North Korea said Monday that the United States will pay a "due price" and experience the "greatest pain and suffering" if additional sanctions pushed by Washington are approved by the U.N. Security Council over Pyongyang's most powerful nuclear test yet about a week ago.

North Korea said in a statement that the rest of the world will witness how it "tames the U.S. gangsters by taking series of action tougher than they have ever envisaged."

The statement of the Foreign Ministry, carried by the official Korean Central News Agency, was issued as the United States and its allies are trying to have the U.N. Security Council impose the toughest possible sanctions on Pyongyang in response to its sixth nuclear test on Sept. 3.

Calling the United States as "going frantic" to spearhead the sanctions campaign, the statement said North Korea "is ready and willing to use any form of ultimate means" and "will cause the United States the greatest pain and suffering it had ever gone through in its entire history."

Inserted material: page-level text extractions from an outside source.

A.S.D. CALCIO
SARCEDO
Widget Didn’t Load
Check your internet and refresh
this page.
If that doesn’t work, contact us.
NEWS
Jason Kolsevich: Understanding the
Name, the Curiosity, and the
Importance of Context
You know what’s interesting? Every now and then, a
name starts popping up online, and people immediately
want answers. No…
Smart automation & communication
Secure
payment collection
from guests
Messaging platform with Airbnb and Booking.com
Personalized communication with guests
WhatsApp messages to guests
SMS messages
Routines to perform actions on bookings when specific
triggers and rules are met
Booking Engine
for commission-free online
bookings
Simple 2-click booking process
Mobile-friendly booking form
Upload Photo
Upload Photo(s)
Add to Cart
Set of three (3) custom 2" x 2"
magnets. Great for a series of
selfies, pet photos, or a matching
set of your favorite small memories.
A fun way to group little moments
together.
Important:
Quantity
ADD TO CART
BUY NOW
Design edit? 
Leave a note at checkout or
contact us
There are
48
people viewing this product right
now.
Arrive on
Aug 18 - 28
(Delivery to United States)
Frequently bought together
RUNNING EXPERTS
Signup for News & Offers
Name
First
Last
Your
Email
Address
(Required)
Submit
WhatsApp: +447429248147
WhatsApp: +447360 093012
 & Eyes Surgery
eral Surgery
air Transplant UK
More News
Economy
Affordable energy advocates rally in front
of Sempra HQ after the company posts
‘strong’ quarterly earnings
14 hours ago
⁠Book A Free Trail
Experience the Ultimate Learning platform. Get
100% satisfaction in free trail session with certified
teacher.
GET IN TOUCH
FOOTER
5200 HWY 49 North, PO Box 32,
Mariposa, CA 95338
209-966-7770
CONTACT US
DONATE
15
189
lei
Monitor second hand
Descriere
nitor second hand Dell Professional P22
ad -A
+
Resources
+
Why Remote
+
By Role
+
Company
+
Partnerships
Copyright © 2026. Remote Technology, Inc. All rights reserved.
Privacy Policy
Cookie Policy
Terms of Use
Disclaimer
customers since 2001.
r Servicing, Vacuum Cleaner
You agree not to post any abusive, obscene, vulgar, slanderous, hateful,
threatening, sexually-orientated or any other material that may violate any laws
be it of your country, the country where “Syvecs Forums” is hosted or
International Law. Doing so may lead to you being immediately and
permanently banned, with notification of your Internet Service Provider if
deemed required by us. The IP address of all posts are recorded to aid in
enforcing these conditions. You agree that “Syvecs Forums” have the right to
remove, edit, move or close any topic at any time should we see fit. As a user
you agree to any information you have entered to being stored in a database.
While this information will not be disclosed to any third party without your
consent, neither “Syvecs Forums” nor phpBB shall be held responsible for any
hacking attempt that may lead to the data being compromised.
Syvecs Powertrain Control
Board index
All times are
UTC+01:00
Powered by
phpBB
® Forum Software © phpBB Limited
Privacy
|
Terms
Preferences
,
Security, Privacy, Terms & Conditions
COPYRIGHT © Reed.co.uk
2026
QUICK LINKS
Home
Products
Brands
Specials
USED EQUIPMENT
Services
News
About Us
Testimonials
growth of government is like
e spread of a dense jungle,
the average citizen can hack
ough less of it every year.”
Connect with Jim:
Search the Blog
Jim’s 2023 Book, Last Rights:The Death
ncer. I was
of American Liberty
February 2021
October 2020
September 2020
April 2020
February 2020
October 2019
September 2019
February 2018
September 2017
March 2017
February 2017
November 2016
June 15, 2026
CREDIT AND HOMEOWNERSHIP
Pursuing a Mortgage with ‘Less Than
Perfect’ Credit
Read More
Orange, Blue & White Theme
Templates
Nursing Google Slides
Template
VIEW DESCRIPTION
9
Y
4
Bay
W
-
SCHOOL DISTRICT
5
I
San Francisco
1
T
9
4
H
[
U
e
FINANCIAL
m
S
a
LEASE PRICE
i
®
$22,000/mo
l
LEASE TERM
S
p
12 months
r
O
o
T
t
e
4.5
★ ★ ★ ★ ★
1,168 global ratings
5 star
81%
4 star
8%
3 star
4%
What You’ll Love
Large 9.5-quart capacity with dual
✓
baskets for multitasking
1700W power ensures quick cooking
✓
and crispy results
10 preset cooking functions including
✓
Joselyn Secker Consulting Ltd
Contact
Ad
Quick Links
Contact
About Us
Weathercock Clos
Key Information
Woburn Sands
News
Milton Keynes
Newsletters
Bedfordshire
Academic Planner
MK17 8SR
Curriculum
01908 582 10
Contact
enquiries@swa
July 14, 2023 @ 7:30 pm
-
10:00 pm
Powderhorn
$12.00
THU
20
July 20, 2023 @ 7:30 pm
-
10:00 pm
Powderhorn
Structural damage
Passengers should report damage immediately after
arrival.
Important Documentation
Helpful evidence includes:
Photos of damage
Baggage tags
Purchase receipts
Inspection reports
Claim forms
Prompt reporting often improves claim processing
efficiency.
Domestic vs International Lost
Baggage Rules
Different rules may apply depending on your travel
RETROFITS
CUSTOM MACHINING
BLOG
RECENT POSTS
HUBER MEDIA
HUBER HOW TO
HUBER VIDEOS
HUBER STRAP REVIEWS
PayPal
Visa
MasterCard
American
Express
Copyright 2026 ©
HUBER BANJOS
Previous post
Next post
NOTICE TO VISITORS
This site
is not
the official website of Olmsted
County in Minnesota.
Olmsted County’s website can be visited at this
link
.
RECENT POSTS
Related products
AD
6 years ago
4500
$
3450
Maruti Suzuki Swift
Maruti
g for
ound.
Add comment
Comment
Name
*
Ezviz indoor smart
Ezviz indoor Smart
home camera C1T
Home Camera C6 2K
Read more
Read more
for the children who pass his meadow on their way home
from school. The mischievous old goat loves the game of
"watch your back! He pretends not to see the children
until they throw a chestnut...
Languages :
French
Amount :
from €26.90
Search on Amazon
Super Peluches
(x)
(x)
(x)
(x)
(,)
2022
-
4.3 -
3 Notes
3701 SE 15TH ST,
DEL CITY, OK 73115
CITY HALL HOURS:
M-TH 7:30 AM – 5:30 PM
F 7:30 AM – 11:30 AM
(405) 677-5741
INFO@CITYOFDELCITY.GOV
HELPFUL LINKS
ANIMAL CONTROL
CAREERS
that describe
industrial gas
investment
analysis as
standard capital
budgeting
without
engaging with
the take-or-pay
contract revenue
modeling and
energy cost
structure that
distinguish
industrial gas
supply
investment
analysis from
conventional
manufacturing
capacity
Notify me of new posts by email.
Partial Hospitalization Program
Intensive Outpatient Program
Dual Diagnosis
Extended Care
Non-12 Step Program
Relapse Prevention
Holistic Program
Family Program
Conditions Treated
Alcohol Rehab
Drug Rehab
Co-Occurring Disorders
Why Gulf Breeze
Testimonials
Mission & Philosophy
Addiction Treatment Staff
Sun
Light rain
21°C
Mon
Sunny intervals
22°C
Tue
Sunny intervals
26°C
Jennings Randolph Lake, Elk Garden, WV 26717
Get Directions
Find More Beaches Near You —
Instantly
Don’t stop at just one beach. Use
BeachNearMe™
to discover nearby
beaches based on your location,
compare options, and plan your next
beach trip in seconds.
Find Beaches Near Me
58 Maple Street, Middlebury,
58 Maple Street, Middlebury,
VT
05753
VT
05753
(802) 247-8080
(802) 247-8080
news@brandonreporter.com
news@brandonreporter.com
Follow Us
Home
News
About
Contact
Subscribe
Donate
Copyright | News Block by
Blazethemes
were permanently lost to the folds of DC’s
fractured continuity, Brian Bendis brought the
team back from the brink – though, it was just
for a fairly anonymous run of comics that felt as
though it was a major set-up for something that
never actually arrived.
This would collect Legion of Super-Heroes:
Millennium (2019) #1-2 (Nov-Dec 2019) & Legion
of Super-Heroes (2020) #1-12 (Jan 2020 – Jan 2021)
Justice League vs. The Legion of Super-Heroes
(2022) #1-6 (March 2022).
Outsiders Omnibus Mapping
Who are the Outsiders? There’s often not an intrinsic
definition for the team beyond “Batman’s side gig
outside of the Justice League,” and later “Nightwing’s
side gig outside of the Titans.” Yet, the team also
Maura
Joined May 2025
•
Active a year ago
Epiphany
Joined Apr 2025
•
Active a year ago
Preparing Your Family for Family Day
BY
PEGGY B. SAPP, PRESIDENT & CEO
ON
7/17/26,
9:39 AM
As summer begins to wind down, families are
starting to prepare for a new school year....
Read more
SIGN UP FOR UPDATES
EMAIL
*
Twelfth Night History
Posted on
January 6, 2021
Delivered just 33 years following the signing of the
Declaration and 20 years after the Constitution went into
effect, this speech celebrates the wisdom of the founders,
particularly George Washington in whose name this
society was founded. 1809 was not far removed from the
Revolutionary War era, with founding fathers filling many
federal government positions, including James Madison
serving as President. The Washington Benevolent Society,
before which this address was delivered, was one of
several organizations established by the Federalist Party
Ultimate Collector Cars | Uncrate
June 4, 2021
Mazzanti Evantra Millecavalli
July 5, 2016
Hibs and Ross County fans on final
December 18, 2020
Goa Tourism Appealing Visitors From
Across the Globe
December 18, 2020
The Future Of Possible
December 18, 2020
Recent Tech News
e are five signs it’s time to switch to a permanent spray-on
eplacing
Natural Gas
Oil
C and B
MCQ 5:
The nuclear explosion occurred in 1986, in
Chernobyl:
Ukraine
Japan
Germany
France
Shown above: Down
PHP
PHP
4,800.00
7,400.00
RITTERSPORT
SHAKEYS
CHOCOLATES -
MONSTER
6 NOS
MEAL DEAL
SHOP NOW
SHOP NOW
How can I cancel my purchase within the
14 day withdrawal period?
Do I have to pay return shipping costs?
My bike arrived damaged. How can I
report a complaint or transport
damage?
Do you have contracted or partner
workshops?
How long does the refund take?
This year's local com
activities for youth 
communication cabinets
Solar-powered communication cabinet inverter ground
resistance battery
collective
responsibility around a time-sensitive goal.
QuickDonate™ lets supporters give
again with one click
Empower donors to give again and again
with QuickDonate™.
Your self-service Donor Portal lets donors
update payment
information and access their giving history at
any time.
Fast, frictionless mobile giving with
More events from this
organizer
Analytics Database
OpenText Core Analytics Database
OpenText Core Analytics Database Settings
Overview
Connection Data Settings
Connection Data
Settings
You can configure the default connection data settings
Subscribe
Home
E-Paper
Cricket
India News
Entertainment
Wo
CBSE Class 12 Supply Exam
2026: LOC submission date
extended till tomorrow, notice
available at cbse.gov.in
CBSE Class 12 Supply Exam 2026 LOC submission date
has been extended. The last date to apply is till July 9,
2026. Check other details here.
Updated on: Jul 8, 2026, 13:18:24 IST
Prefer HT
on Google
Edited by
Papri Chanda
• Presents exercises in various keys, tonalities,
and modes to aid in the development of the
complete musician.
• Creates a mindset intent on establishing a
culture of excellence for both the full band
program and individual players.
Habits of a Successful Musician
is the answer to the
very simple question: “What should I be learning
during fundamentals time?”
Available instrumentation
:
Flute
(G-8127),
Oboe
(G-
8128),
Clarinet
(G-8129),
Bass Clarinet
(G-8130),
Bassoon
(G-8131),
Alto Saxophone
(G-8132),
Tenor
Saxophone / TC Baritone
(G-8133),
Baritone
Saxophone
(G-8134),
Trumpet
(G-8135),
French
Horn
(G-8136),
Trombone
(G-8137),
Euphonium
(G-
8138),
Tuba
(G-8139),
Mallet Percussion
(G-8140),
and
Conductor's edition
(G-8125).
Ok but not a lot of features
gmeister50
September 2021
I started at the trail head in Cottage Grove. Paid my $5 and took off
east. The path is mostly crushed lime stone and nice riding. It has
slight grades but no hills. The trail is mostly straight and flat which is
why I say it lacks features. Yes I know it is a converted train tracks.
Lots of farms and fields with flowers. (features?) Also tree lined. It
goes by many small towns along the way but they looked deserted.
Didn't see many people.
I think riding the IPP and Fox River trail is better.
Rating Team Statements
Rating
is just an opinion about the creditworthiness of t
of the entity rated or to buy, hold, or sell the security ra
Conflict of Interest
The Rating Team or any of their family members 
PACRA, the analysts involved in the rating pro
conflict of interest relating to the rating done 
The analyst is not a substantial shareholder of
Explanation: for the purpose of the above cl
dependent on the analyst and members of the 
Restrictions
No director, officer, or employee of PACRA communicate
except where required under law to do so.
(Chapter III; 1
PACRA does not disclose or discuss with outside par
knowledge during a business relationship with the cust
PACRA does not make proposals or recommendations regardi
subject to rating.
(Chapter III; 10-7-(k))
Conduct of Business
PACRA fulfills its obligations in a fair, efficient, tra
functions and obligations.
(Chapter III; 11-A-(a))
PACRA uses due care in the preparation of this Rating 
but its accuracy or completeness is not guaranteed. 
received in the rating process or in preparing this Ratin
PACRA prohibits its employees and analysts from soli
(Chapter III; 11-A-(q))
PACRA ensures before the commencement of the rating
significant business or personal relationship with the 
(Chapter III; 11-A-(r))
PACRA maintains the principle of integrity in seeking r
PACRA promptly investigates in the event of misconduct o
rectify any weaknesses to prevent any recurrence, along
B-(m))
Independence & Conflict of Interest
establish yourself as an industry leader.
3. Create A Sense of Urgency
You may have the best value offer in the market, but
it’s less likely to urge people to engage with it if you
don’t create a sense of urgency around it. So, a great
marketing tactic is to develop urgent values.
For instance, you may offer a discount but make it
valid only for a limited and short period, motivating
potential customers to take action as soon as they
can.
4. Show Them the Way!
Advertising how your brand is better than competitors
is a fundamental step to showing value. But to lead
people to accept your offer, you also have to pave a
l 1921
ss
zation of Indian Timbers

It is the first time since July last year that the Foreign Ministry has issued a statement.

The ministry very often conveys North Korea's positions to the outside world in the name of a spokesman, but the issuance of a statement only happens when it deems it extremely important.

The 15-member Security Council is scheduled to vote Monday afternoon in New York on a resolution toughening sanctions on North Korea.

The final draft of the resolution calls for capping the annual supply or exports to North Korea of gasoline and all other refined petroleum products to a total of 2 million barrels per year.

If backed by all five permanent members of the Security Council -- Britain, China, France, Russia and the United States -- and at least nine other countries belonging to the highest-decision making body of the United Nations, the resolution would also limit crude oil exports to North Korea to current levels, specifically, not allowing the total amount to exceed that of the previous 12 months.

The final draft, seen by Kyodo News, dropped some of the strict measures the United States had initially proposed, which included an oil embargo and a freeze on North Korean leader Kim Jong Un's assets.

The compromise draft text, however, still says that U.N. members would be required to neither import North Korea's textile products nor permit citizens of the secretive country to work in their countries.

At stake is whether China and Russia would allow much tougher sanctions against North Korea, such as caps on exports.

The North Korean ministry accused the United States of using Pyongyang's "legitimate self-defensive measures as an excuse to strangle and completely suffocate it."

North Korea has "developed and perfected the super-powerful thermo-nuclear weapon as a means to deter the ever-increasing hostile moves and nuclear threat of the U.S. and defuse the danger of nuclear war looming over the Korean peninsula and the region," the statement said.

The official media reported on Sunday that Kim has attended a special banquet for the scientists involved in what he called the "perfect success" of a hydrogen bomb test and ordered them to further help strengthen the country's nuclear deterrence.